Apparently, it took me two plus weeks to stop reeling from viewing The Baby Of Mâcon. Apologies for the delay on the next Halloween choice cuts article. Anyway, onto the film, this week David Lynch’s cult classic, Blue Velvet. I am unsure why I keep doing this to myself.
Blue Velvet is a 1986 American neo-noir mystery thriller, written and directed by David Lynch. Blending psychological horror with film noir, the film stars Kyle MacLachlan, Isabella Rossellini, Dennis Hopper, and Laura Dern. Blue Velvet is named after the 1951 song of the same name. The film concerns a young college student who, returning home to visit his ill father, discovers a severed human ear in a field. The ear then leads him to uncover a vast & brutal criminal conspiracy and enter a romantic relationship with a troubled lounge singer.
The lighting and camera work throughout this film is incredible, not surprisingly the lighting is often coloured blue, cleverly tying the themes of the film, mood, visuals & audio together. Strange & unique camera angles and the relaxed but unsettling score by Angelo Badalamenti really add to the tension throughout. Badalamenti has created a very cool film noir soundscape.
Blue Velvet is incredibly cinematic, the film opens with a filming style similar to 1950’s cinema, a period Lynch is reported to be fascinated by. The music throughout the film is mostly from the 1950’s or has a certain 1950’s charm to it. Lynch has been quoted to say the ’50’s were a time of truly meaningful joy that heralded the end of WW2 and a return to normality. David Lynch states it was a time we were content with a simple life & did not want for too much excitement. Lynch has also been quoted to say; as the human race becomes used to or complacent with a simple & quiet existence, we start to crave darker means of excitement, violence and debauchery. Lynch argues this is why cinema & TV has grown more & more violent as time has progressed. Blue Velvet & The TV series Twin Peaks (season 3 in particular) certainly shadow this idea. The 1950’s style cinematography is soon replaced by Lynchian artistic shots & film noir stylised horror. The film quickly descends from absolute reality to an out-and-out nightmare.

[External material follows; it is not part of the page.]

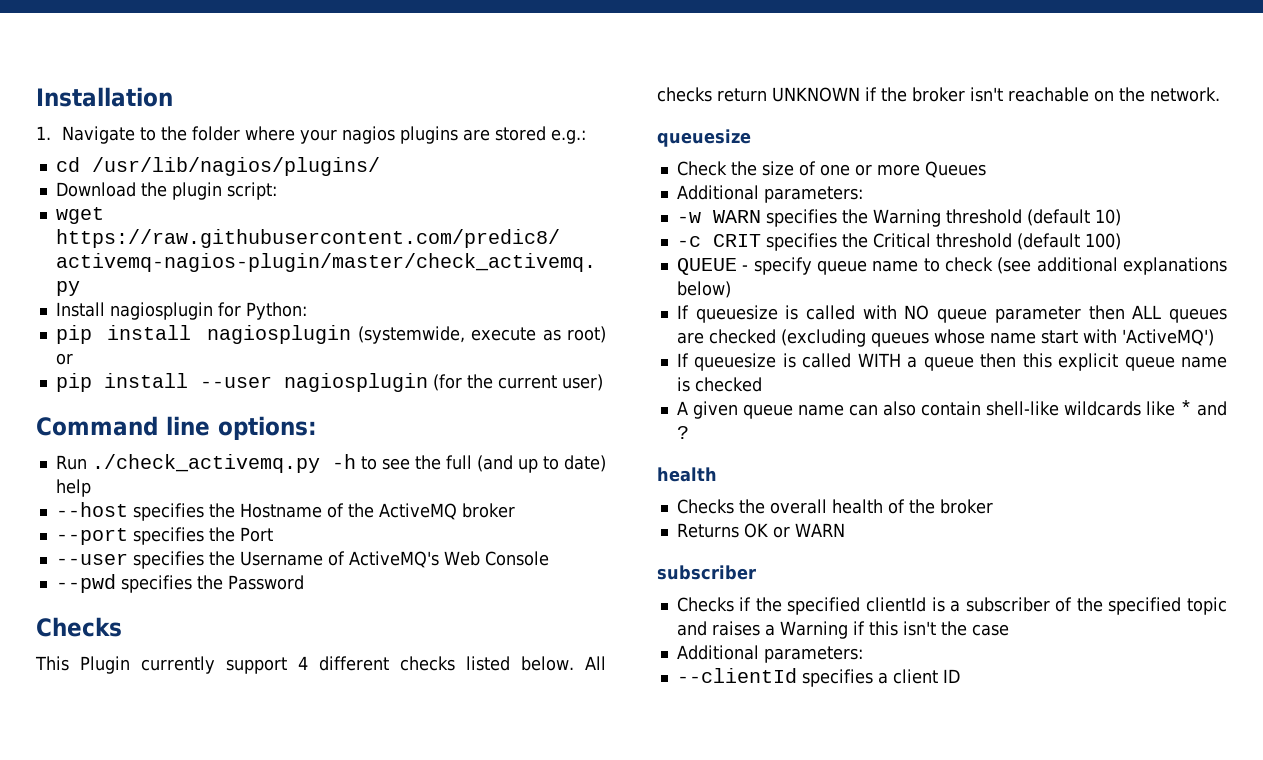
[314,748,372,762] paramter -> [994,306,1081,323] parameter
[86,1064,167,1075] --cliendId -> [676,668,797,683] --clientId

Blue Velvet could be described as a commentary on the worm-in-the-bud of “ordinary” American society, if this is Lynch’s true intention than he has achieved an astonishing capacity to hit the viewer below the belt & find a joy in doing so. However, I think the real significance lies not in any general comment but in a series of observations, mainly concerning our fears about what we might become if our familiar constraints were to be blown away.
It has to be said David Lynch has done a great job casting this film Kyle MacLachlan is fantastic as, Jeffery a naive college student and Isabella Rossellini absolutely nails the traits of someone that has been horribly broken & tormented. Dennis Hopper’s character, Frank really dominates this film, Lynch has managed to create a thoroughly depraved but believable character and Denis Hopper fits the role perfectly. I think Frank will remain one of the most unpleasant and terrifying characters committed to film for years to come.

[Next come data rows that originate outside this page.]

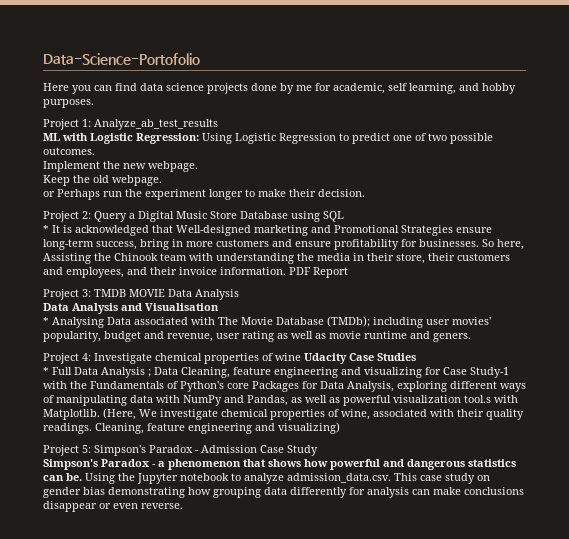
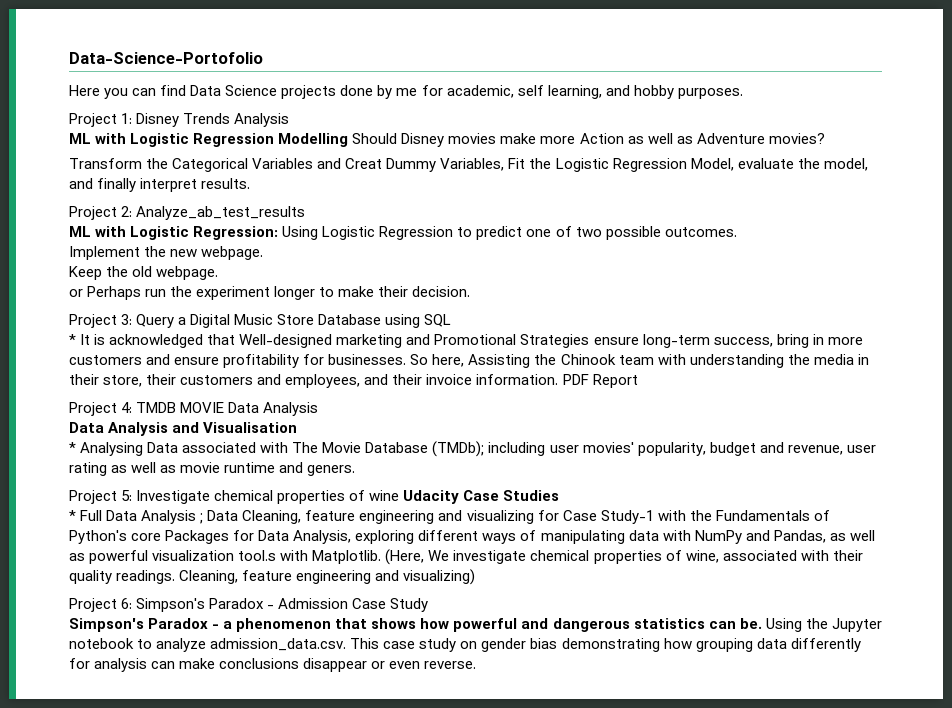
[140,83,204,91] data science -> [190,85,278,96] Data Science
(91, 123) none -> [136,113,290,127] [69,133,825,147] [69,158,868,172] [69,178,251,192] [69,206,133,220] Disney Trends Analysis // ML with Logistic Regression Modelling Should Disney movies make more Action as well as Adventure movies? // Transform the Categorical Variables and Creat Dummy Variables, Fit the Logistic Regression Model, evaluate the model, and finally interpret results. // Project 2:
[82,211,91,219] 2: -> [121,314,133,325] 3:
[82,289,91,297] 3: -> [121,402,133,413] 4:
[82,353,91,361] 4: -> [121,490,133,501] 5:
[82,445,91,453] 5: -> [121,598,133,609] 6:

From the nostalgic beginning, to the dark & twisting middle, to the “happy ending” the viewer is made to feel very uncomfortable throughout. Lynch controls the film with the kind of icy expertise it needs, the cinematic vortex swirls this way and that, from innocent naivete to supreme decadence, involving those who watch Blue Velvet in the experience as much as the characters within the film. The happy ending is also thoroughly unconvincing, and I think it is meant to be. The flowers in the garden where Kyle MacLachlan’s character wakes are just too pretty/artificial to be true. The fact the end mirrors the start; may mean more horror is yet to come and the final image of a clearly artificial robin with a live bug in its beak adds to the unease.
Blue Velvet is a very stylised film, a commentary on rites of passage and a psychotic thriller that’s deliberately out to shock.